Denn dass Kraft-Wärme-Kopplung ökologisch sinnvoll ist, bestreitet inzwischen niemand mehr. Solange ein völliger Umstieg auf erneuerbare Energien wie etwa die Sonne nicht möglich ist, müssen die konventionellen Energieträger wie Gas oder Kohle so effektiv wie möglich genutzt werden. Genau das geschieht bei Block-Heizkraftwerken und anderen KWK-Anlagen: Die Wärme, die bei der Stromerzeugung ohnehin anfällt, wird zum Heizen, für warmes Wasser oder in der industriellen Produktion genutzt. Über 27 Millionen Tonnen Kohlendioxid pro Jahr sind der Umwelt dadurch bisher erspart geblieben. Wissenschaftliche Studien gehen davon aus, dass sich der KWK-Anteil – 1998 lag er bei zehn Prozent – verdoppeln oder gar verdreifachen ließe. Dadurch käme Deutschland seinem Ziel ein gutes Stück näher, den CO2-Ausstoß bis 2005 um 25 Prozent zu verringern.

Stattdessen gehen permanent KWK-Anlagen vom Netz. Nach der Liberalisierung des Strommarkts herrscht eine Phase des Übergangs. Alle Anbieter versuchen, mit Kampfpreisen Kunden zu ködern. Da können die kleinen KWK-Anlagen nicht gegen die großen, ehemaligen Monopolunternehmen bestehen. Denn diese besitzen Altanlagen, die längst abgeschrieben sind und teilweise subventioniert waren (vor allem die AKWs). Das ermöglicht natürlich Billigpreise, gegen die kein Konkurrent ankommt. Vorübergehend. Denn auch die Ex-Monopolisten werden in Zukunft in neue Anlagen investieren müssen, und dann werden die Strompreise wieder auf ein Niveau steigen, bei dem die KWK-Anlagen konkurrenzfähig sind – wie sie es früher auch schon waren.
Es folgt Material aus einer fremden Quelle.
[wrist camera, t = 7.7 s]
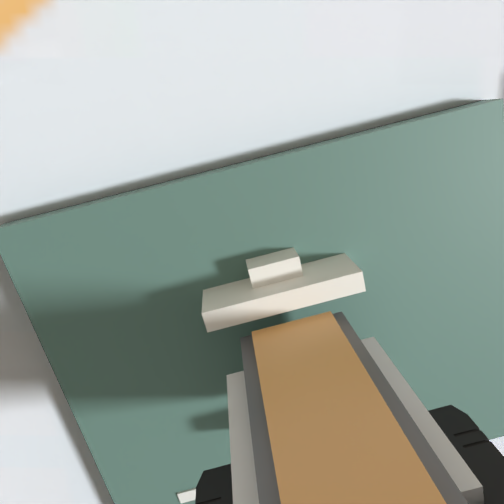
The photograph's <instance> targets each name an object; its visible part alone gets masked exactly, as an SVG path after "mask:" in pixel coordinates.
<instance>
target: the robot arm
mask: <svg viewBox="0 0 504 504" xmlns="http://www.w3.org/2000/svg"><path fill="white" fill-rule="evenodd" d="M361 341H362V343H363V344H364V346H365V347H366V349H367V350H368V352H369V354H370V355H371V357H372V358H373V360H374V361H375V363H376V364H377V366H378V367H379V369H380V370H381V372H382V373H383V375H384V376H385V378H386V379H387V381H388V382H389V384H390V385H391V387H392V388H393V390H394V391H395V393H396V394H397V396H398V397H399V399H400V401H401V402H402V404H403V405H404V407H405V408H406V410H407V411H408V413H409V414H410V416H411V417H412V419H413V420H414V422H415V423H416V425H417V426H418V428H419V429H420V431H421V432H422V434H423V435H424V437H425V438H426V440H427V441H428V443H429V444H430V446H431V447H432V449H433V451H434V452H435V454H436V455H437V457H438V458H439V460H440V461H441V463H442V464H443V466H444V467H445V469H446V470H447V472H448V473H449V475H450V476H451V478H452V479H453V481H454V482H455V484H456V485H457V487H458V488H459V490H460V491H461V493H462V494H463V496H464V498H465V499H466V501H467V502H468V504H504V456H503V455H502V454H501V453H500V452H499V451H498V449H497V448H496V447H495V446H494V445H493V444H492V442H490V441H489V439H488V438H487V436H486V435H485V434H484V433H483V432H482V431H480V429H479V427H478V426H477V425H476V424H475V422H474V421H473V420H472V419H471V418H470V417H469V415H468V414H466V413H464V412H463V411H461V410H459V409H458V408H456V407H454V406H453V405H448V406H444V407H440V408H436V409H432V410H427V409H426V408H425V406H424V405H423V404H422V402H421V401H420V399H419V398H418V397H417V395H416V394H415V393H414V391H413V390H412V388H411V387H410V386H409V384H408V383H407V382H406V380H405V379H404V377H403V376H402V375H401V373H400V372H399V371H398V369H397V368H396V366H395V365H394V364H393V362H392V361H391V360H390V358H389V357H388V356H387V354H386V353H385V351H384V350H383V349H382V347H381V346H380V345H379V343H378V342H377V340H376V339H375V338H374V337H370V338H366V339H363V340H361ZM227 394H228V414H229V434H230V454H231V464H228V465H224V466H220V467H216V468H212V469H209V470H205V471H203V473H202V475H201V477H200V479H199V482H198V484H197V486H196V498H195V504H259V498H258V490H257V481H256V472H255V464H254V455H253V446H252V438H251V429H250V420H249V412H248V403H247V394H246V386H245V377H244V371H240V372H236V373H233V374H229V375H227Z"/></svg>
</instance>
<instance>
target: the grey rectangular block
mask: <svg viewBox="0 0 504 504" xmlns="http://www.w3.org/2000/svg"><path fill="white" fill-rule="evenodd" d="M251 333H252V335H248V336H245V337H241V338H240V342H241V351H242V360H243V368H244V377H245V386H246V394H247V403H248V412H249V420H250V429H251V438H252V446H253V455H254V464H255V472H256V481H257V490H258V498H259V504H468V502H467V501H466V499H465V498H464V496H463V494H462V493H461V491H460V490H459V488H458V487H457V485H456V484H455V482H454V481H453V479H452V478H451V476H450V475H449V473H448V472H447V470H446V469H445V467H444V466H443V464H442V463H441V461H440V460H439V458H438V457H437V455H436V454H435V452H434V451H433V449H432V447H431V446H430V444H429V443H428V441H427V440H426V438H425V437H424V435H423V434H422V432H421V431H420V429H419V428H418V426H417V425H416V423H415V422H414V420H413V419H412V417H411V416H410V414H409V413H408V411H407V410H406V408H405V407H404V405H403V404H402V402H401V401H400V399H399V397H398V396H397V394H396V393H395V391H394V390H393V388H392V387H391V385H390V384H389V382H388V381H387V379H386V378H385V376H384V375H383V373H382V372H381V370H380V369H379V367H378V366H377V364H376V363H375V361H374V360H373V358H372V357H371V355H370V354H369V352H368V350H367V349H366V347H365V346H364V344H363V343H362V341H361V340H360V338H359V337H358V335H357V334H356V332H355V331H354V329H353V328H352V326H351V325H350V323H349V322H348V320H347V319H346V317H345V316H344V314H343V313H342V311H341V312H337V313H334V314H332V313H331V311H329V312H325V313H321V314H317V315H314V316H310V317H306V318H302V319H298V320H294V321H290V322H286V323H283V324H279V325H275V326H271V327H267V328H263V329H259V330H256V331H252V332H251Z"/></svg>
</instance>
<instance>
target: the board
mask: <svg viewBox="0 0 504 504" xmlns="http://www.w3.org/2000/svg"><path fill="white" fill-rule="evenodd" d="M0 255H1V257H2V259H3V261H4V264H5V266H6V268H7V270H8V272H9V275H10V277H11V279H12V281H13V283H14V286H15V288H16V290H17V292H18V294H19V296H20V299H21V301H22V303H23V305H24V307H25V310H26V312H27V314H28V316H29V318H30V321H31V323H32V325H33V327H34V329H35V331H36V334H37V336H38V338H39V340H40V342H41V345H42V347H43V349H44V351H45V353H46V356H47V358H48V360H49V362H50V364H51V366H52V369H53V371H54V373H55V375H56V377H57V380H58V382H59V384H60V386H61V388H62V391H63V393H64V395H65V397H66V399H67V401H68V404H69V406H70V408H71V410H72V412H73V415H74V417H75V419H76V421H77V423H78V425H79V428H80V430H81V432H82V434H83V436H84V439H85V441H86V443H87V445H88V447H89V450H90V452H91V454H92V456H93V458H94V460H95V463H96V465H97V467H98V469H99V471H100V474H101V476H102V478H103V480H104V482H105V485H106V487H107V489H108V491H109V493H110V495H111V498H112V500H113V502H114V504H195V498H196V486H197V484H198V482H199V479H200V477H201V475H202V473H203V471H205V470H209V469H212V468H216V467H220V466H224V465H228V464H231V454H230V434H229V414H228V394H227V375H229V374H233V373H236V372H240V371H244V368H243V360H242V351H241V342H240V338H241V337H245V336H248V335H252V333H251V332H252V331H256V330H259V329H263V328H267V327H271V326H275V325H279V324H283V323H286V322H290V321H294V320H298V319H302V318H306V317H310V316H314V315H317V314H321V313H325V312H329V311H331V313H332V314H334V313H337V312H341V311H342V313H343V314H344V316H345V317H346V319H347V320H348V322H349V323H350V325H351V326H352V328H353V329H354V331H355V332H356V334H357V335H358V337H359V338H360V340H363V339H366V338H370V337H374V338H375V339H376V340H377V342H378V343H379V345H380V346H381V347H382V349H383V350H384V351H385V353H386V354H387V356H388V357H389V358H390V360H391V361H392V362H393V364H394V365H395V366H396V368H397V369H398V371H399V372H400V373H401V375H402V376H403V377H404V379H405V380H406V382H407V383H408V384H409V386H410V387H411V388H412V390H413V391H414V393H415V394H416V395H417V397H418V398H419V399H420V401H421V402H422V404H423V405H424V406H425V408H426V409H427V410H432V409H436V408H440V407H444V406H448V405H453V406H454V407H456V408H458V409H459V410H461V411H463V412H464V413H466V414H468V415H469V417H470V418H471V419H472V420H473V421H474V422H475V424H476V425H477V426H478V427H479V429H480V431H482V432H483V433H484V434H485V435H486V436H487V438H488V439H489V440H490V439H494V438H498V437H501V436H504V108H503V99H492V100H482V101H478V102H474V103H471V104H467V105H463V106H459V107H455V108H451V109H447V110H443V111H439V112H436V113H432V114H428V115H424V116H420V117H416V118H412V119H408V120H405V121H401V122H397V123H393V124H389V125H385V126H381V127H377V128H373V129H370V130H366V131H362V132H358V133H354V134H350V135H346V136H342V137H339V138H335V139H331V140H327V141H323V142H319V143H315V144H311V145H307V146H304V147H300V148H296V149H292V150H288V151H284V152H280V153H276V154H272V155H269V156H265V157H261V158H257V159H253V160H249V161H245V162H241V163H238V164H234V165H230V166H226V167H222V168H218V169H214V170H210V171H206V172H203V173H199V174H195V175H191V176H187V177H183V178H179V179H175V180H172V181H168V182H164V183H160V184H156V185H152V186H148V187H144V188H140V189H137V190H133V191H129V192H125V193H121V194H117V195H113V196H109V197H105V198H102V199H98V200H94V201H90V202H86V203H82V204H78V205H74V206H71V207H67V208H63V209H59V210H55V211H51V212H47V213H43V214H39V215H36V216H32V217H28V218H24V219H20V220H16V221H12V222H8V223H5V224H3V225H1V226H0Z"/></svg>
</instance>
Daher hat auch die EU-Kommission keine Einwände gegen eine gezielte Förderung der KWK-Anlagen.

Trotzdem hat das Wirtschaftsministerium diese Unterstützung bisher verhindert – mit dem Argument, erst müsse ihre Wirksamkeit bei der CO2-Reduktion erwiesen sein. Dieser Beweis ist inzwischen erbracht – in übereinstimmenden Studien fast aller wichtigen Energie-Forschungsinstitute. Reaktion im Hause Müller? Man will weiter prüfen und sucht neue offene Fragen, beispielsweise, „ob wir die Ergebnisse so akzeptieren können“ (Referent Antonio Pflüger). Anschaulicher lässt sich eine Verzögerungstaktik nicht auf den Punkt bringen.

Die Regierungsfraktionen sollten weiteres Bremsen aus dem Wirtschaftsministerium nicht akzeptieren. Mit dem Modell einer steigenden Quote, die alle Produzenten zwingt, entweder selbst KWK-Strom zu erzeugen oder ihn von anderen Unternehmen zu kaufen, haben die Energiepolitiker von SPD und Grünen einen überzeugenden, innovativen Vorschlag vorgelegt, um den KWK-Anteil an der Stromerzeugung zu verdoppeln. Die SPD-Fraktion muss daher schnell dieses Modell unterstützen und eine Gesetzesvorlage ermöglichen. Mit jedem weiteren Tag werden Anlagen stillgelegt, gehen Produzenten und Installateure Pleite und fallen Investitionsentscheidungen gegen die umweltfreundliche Kraft-Wärme-Kopplung. Monatlich gehen 200 Megawatt vom Netz. Nur ein neues Gesetz würde diesen Prozess umkehren; ein eindeutiges Bekenntnis der Regierung könnte ihn bereits verlangsamen. Sonst ist die KWK mit weiteren, überflüssigen Studien schnell „totgeprüft“.